PASSAGE |
[Start of section]

Grantee Spotlight: The Penny Pilgram Women's Leadership Initiative

Now in its third year, the Penny Pilgram George Women’s Leadership Initiative (PPGWLI) at Duke University has received funding from the George Family Foundation.  In partnership with the Duke Center for Leadership Development and Social Action, PPGWLI strives to empower women to lead in any context. It is providing a space for women, who may or may not be new to women’s leadership, to learn together to be more confident in how they can affect change.

This space is created in two ways:  first, through women’s leadership events that are open free of charge to large numbers of students across campus. For example, a symposium for female students interested in entrepreneurship challenged women to recognize their well-deserved place in male-dominated organizations.

[End of section]

WHAT YOU NEED TO DO |
(a) According to the passage on the Duke women's leadership initiative, which organization has funded the program?
(b) Proceed with the passage on the Penny Pilgram George Women's Leadership Initiative, picking up after its final sentence.

[Stored data entries]
[Start of section]

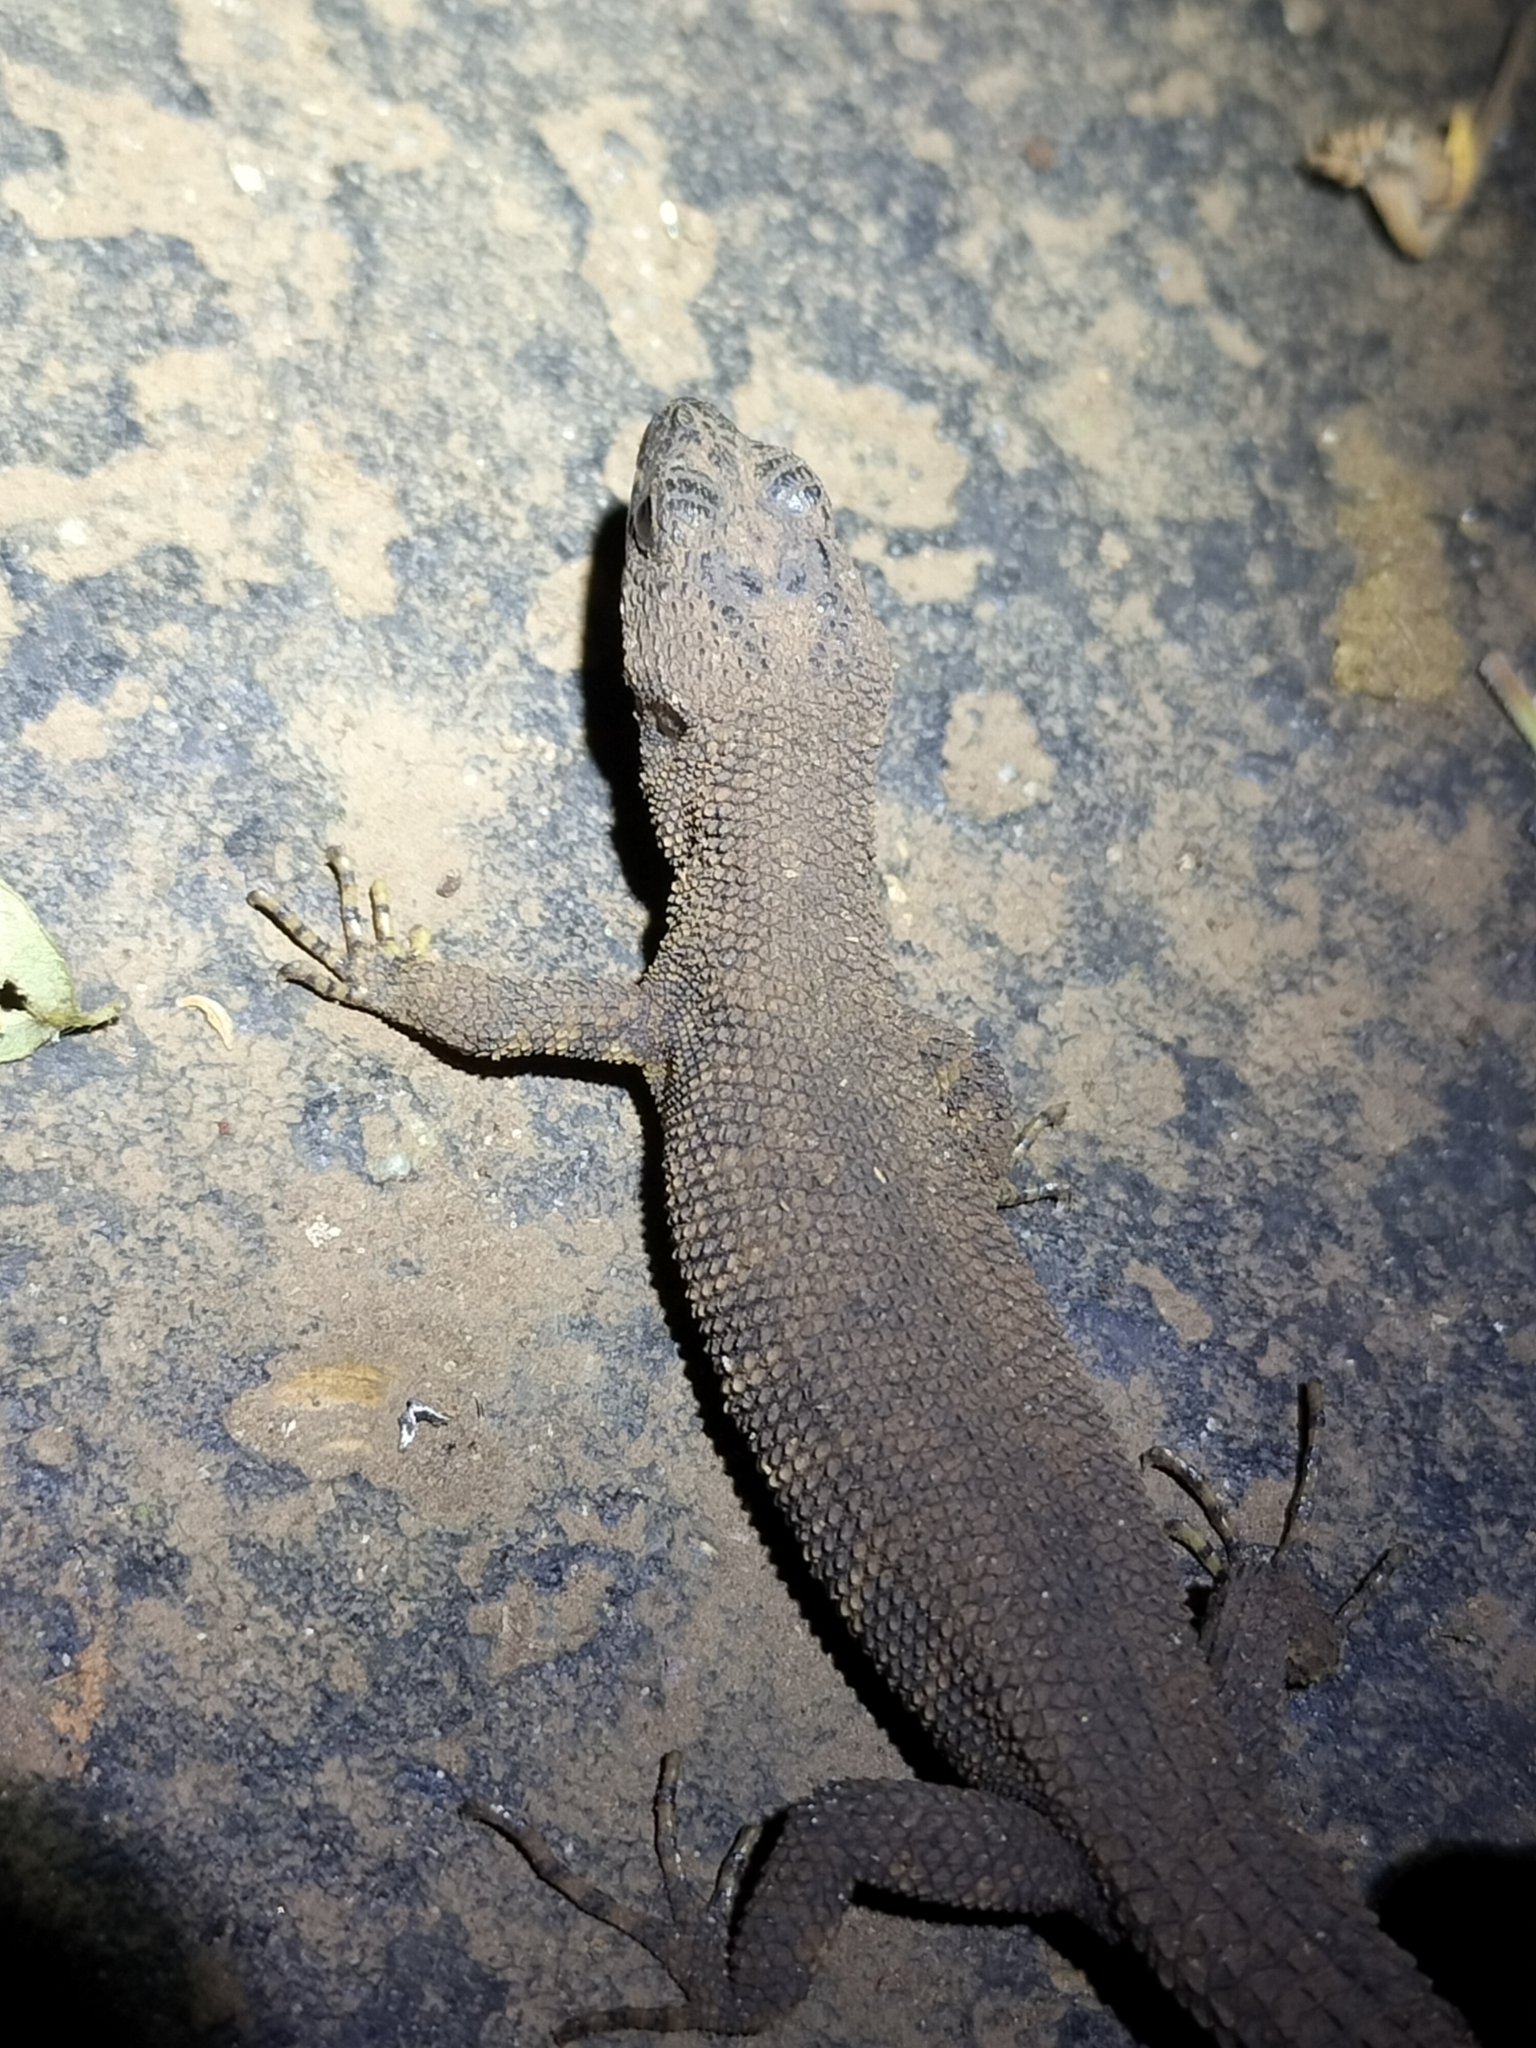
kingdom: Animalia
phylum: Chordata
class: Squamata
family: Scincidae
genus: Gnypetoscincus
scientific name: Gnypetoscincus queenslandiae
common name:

[End of section]
[Start of section]

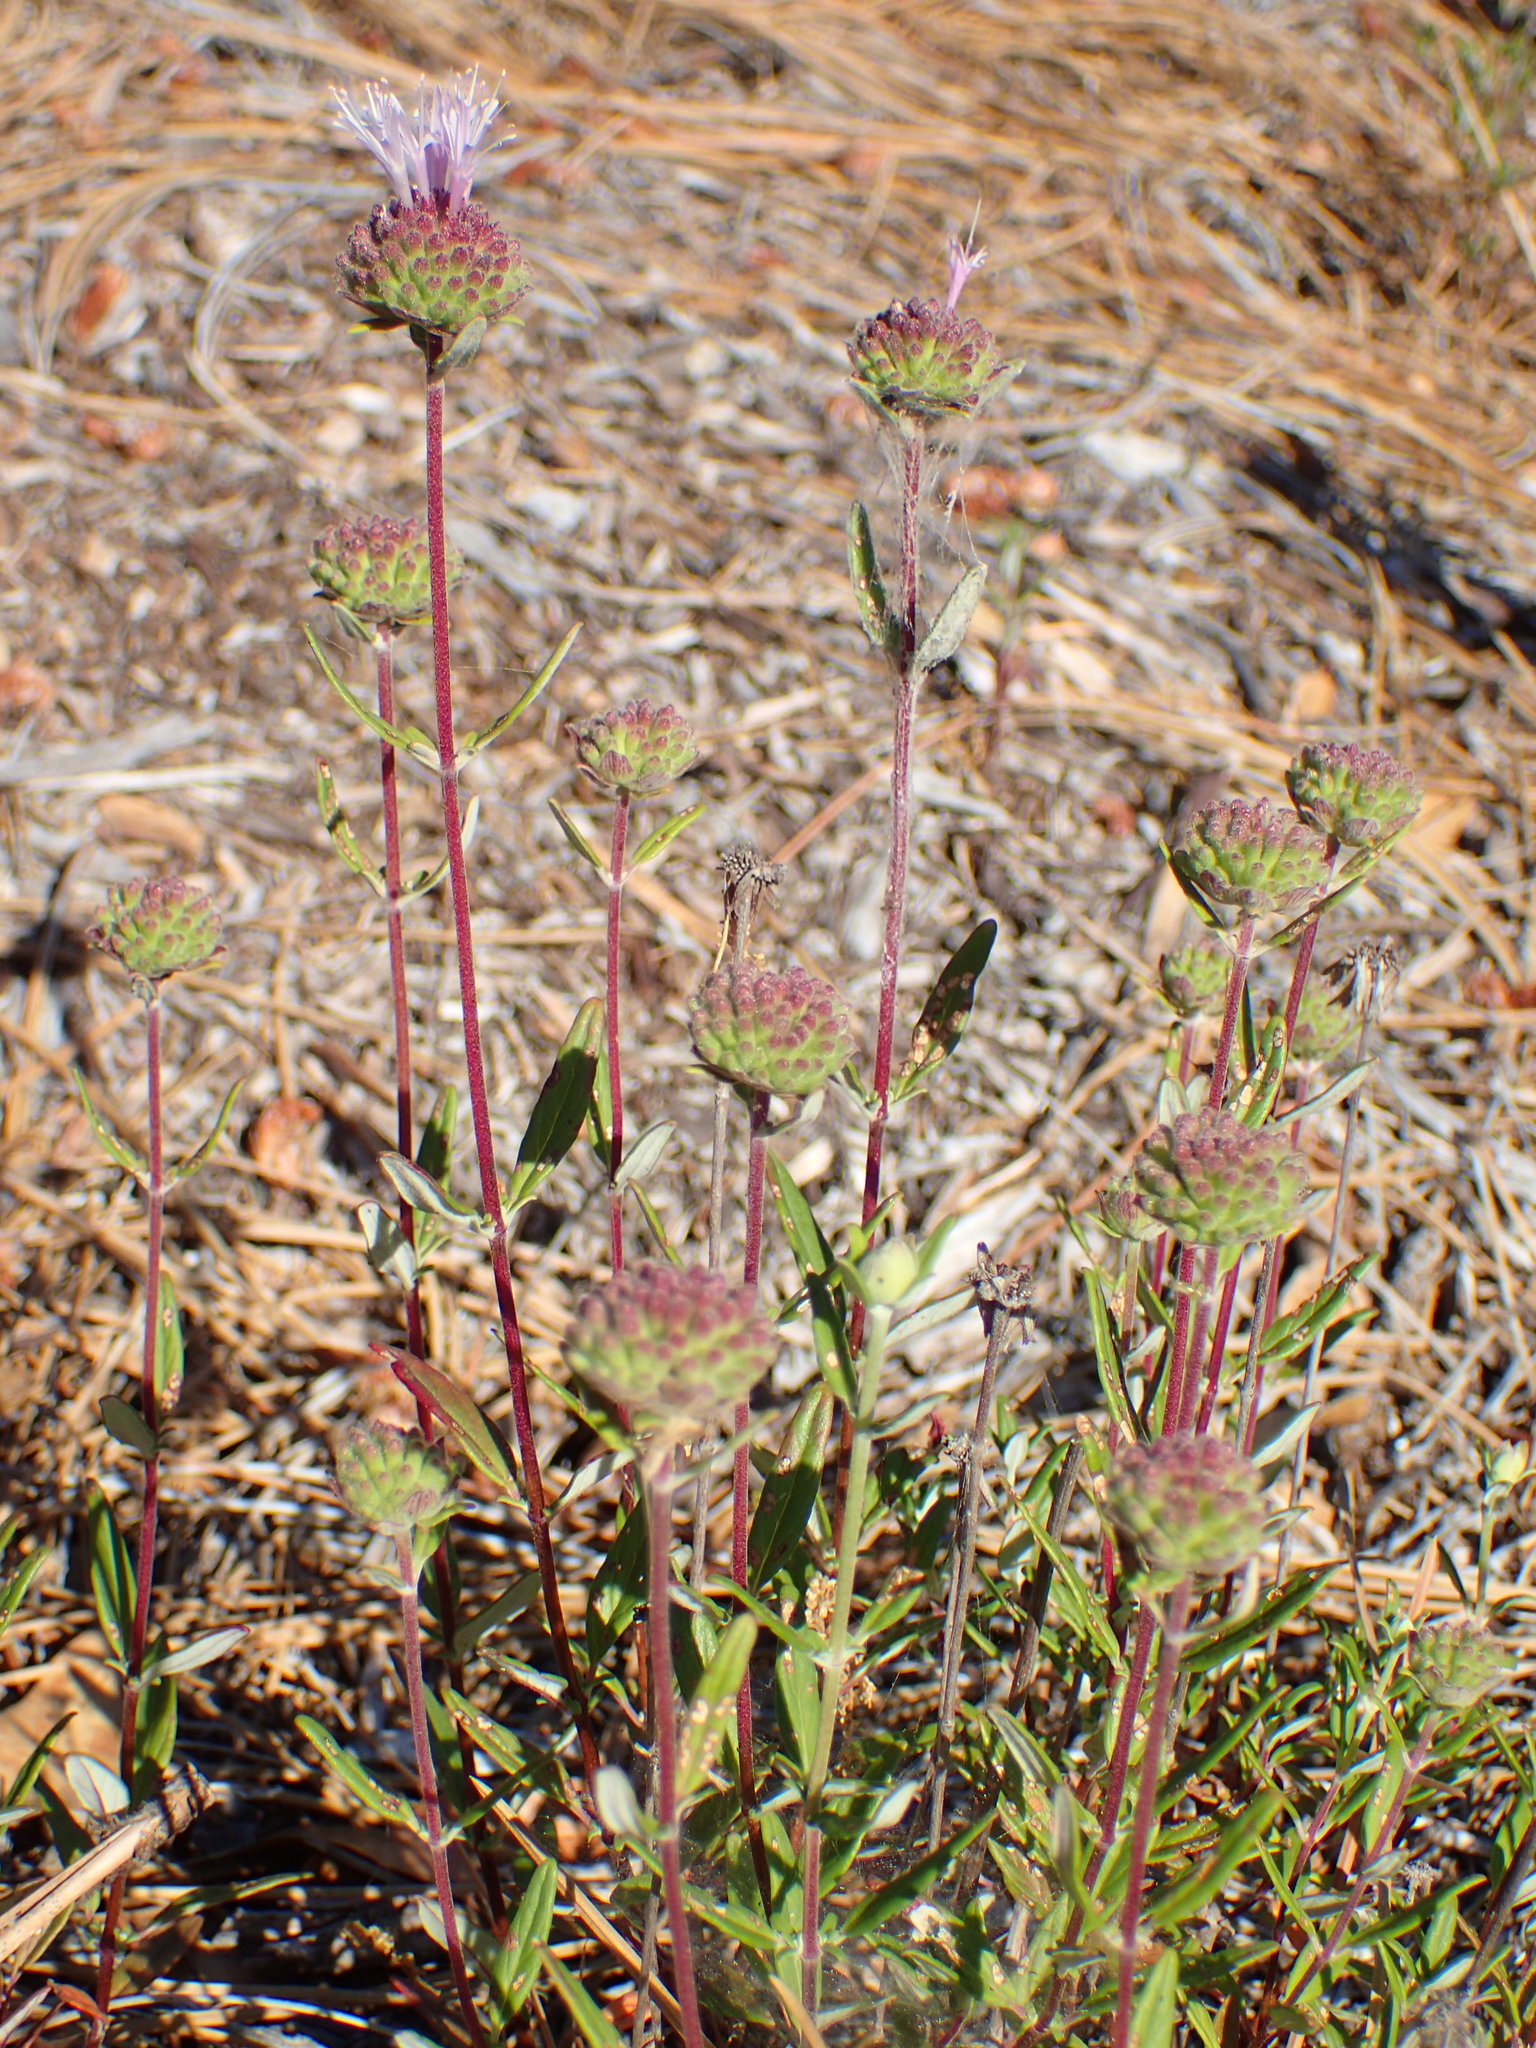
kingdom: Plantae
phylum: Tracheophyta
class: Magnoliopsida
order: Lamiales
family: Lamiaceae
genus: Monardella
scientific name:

[End of section]

RESPONSES BY ITEM NUMBER |
(a) The George Family Foundation.

(b)
Second, funding supports a cohort of 40 women who collectively attend programming and are each paired with a female mentor. In addition, each of the women in the cohort spends the year focusing on a project that is personally meaningful. The projects have ranged from a photographic exhibit of female neurologists to the development of an app that would combat sexual assault. Sarah Zimmermann, Class of 2018, joined the PPGWLI cohort because she feels “women should not face Duke alone, but rather be connected to a network of other empowered women.” She is now returning for a second year as a cohort leader because she wants to continue helping her fellow students find and build that network. 


Students listen to Misa Misono discuss how to build their brand during "Lead.Innovate.Grow", a program for women interested in entrepreneurship co-sponsored by the PPGWLI.

Kelsey Graywill '18 presents her final project on female neurosurgeons. Kelsey, a photographer and member of the PPGWLI cohort, used photos to tell their stories. 

Sarah Zimmermann '18 spent time living and researching in slums across India. Her final project for the WLI cohort was based on her findings around the social mobility of women who lived in those slums.